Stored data
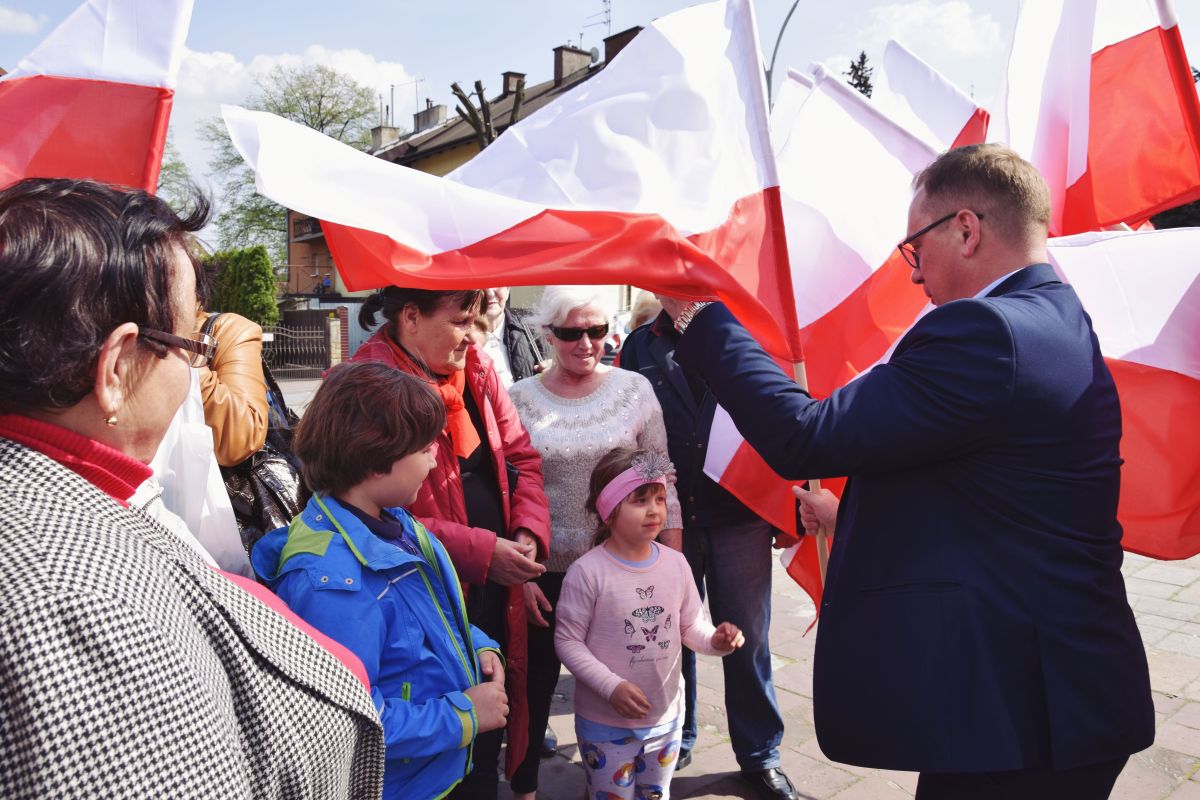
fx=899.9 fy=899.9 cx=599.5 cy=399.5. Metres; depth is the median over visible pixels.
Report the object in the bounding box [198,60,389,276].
tree
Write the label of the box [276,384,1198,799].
pavement
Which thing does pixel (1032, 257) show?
man
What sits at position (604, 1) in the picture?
antenna
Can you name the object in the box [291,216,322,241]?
balcony
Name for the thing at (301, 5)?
sky
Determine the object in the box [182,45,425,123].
cloud
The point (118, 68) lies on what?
flag
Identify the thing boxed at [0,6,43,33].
cloud
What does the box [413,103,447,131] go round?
chimney
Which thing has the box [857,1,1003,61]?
cloud
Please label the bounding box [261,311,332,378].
metal gate
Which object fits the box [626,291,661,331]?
person
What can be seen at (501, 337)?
person
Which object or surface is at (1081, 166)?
flag
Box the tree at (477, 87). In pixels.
[448,77,521,148]
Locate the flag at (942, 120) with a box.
[870,39,991,151]
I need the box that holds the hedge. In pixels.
[204,246,280,327]
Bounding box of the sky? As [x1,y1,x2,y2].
[0,0,1199,234]
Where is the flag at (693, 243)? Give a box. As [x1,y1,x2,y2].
[215,1,807,372]
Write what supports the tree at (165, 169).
on the ground
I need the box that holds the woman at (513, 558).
[343,283,552,799]
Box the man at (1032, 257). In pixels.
[663,140,1149,799]
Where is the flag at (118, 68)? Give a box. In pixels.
[0,0,191,193]
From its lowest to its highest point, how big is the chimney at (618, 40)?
1.826 m
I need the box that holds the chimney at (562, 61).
[552,44,590,83]
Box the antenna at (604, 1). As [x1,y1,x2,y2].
[582,0,611,40]
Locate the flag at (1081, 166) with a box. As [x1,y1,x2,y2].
[994,0,1199,232]
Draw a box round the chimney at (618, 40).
[604,26,642,63]
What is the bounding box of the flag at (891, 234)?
[694,55,976,625]
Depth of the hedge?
23.75 m
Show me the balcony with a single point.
(313, 229)
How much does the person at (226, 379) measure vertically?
1.905 m
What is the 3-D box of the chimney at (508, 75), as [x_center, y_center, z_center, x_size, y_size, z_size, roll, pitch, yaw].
[-2.946,-10.395,30.396,0.705,1.273,0.697,-4,7,-30]
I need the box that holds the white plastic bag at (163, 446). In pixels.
[142,356,249,577]
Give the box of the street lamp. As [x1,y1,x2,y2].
[766,0,802,99]
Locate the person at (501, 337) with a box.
[476,287,543,387]
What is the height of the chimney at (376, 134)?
1.545 m
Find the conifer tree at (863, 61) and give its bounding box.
[845,51,874,99]
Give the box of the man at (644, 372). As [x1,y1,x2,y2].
[619,294,797,799]
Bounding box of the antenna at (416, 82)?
[388,77,423,126]
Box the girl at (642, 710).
[555,446,744,799]
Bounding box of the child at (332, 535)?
[256,359,511,799]
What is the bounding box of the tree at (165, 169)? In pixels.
[157,141,206,220]
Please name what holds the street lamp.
on the ground
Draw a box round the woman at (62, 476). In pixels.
[0,172,382,799]
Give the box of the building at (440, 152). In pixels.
[275,30,635,310]
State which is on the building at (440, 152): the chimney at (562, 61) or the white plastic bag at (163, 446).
the chimney at (562, 61)
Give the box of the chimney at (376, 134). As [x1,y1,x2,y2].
[371,124,399,150]
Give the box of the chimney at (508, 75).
[501,71,524,96]
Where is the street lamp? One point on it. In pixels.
(780, 33)
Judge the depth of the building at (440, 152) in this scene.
30.80 m
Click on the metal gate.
(318, 360)
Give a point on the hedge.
(259, 285)
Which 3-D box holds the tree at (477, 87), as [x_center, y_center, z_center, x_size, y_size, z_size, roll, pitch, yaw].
[-2.529,-3.924,21.440,2.393,7.303,2.702,-1,6,-4]
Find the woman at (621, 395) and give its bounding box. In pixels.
[505,288,670,799]
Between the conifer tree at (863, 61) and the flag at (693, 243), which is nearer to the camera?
the flag at (693, 243)
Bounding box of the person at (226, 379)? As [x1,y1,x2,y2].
[185,291,268,560]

YOUR OBJECTIVE
Your output should be an exact copy of every line from the one containing "Give the box of the chimney at (508, 75)." through the end of the records.

SOLUTION TO THE EXERCISE
Give the box of the chimney at (508, 75).
[501,71,524,96]
Where is the street lamp? One point on it. In pixels.
(780, 33)
Judge the depth of the building at (440, 152) in this scene.
30.80 m
Click on the metal gate.
(318, 360)
Give a point on the hedge.
(259, 285)
Which 3-D box holds the tree at (477, 87), as [x_center, y_center, z_center, x_size, y_size, z_size, roll, pitch, yaw].
[-2.529,-3.924,21.440,2.393,7.303,2.702,-1,6,-4]
Find the woman at (621, 395) and give its bounding box. In pixels.
[505,288,670,799]
Between the conifer tree at (863, 61) and the flag at (693, 243), which is nearer to the camera?
the flag at (693, 243)
Bounding box of the person at (226, 379)? As [x1,y1,x2,y2].
[185,291,268,560]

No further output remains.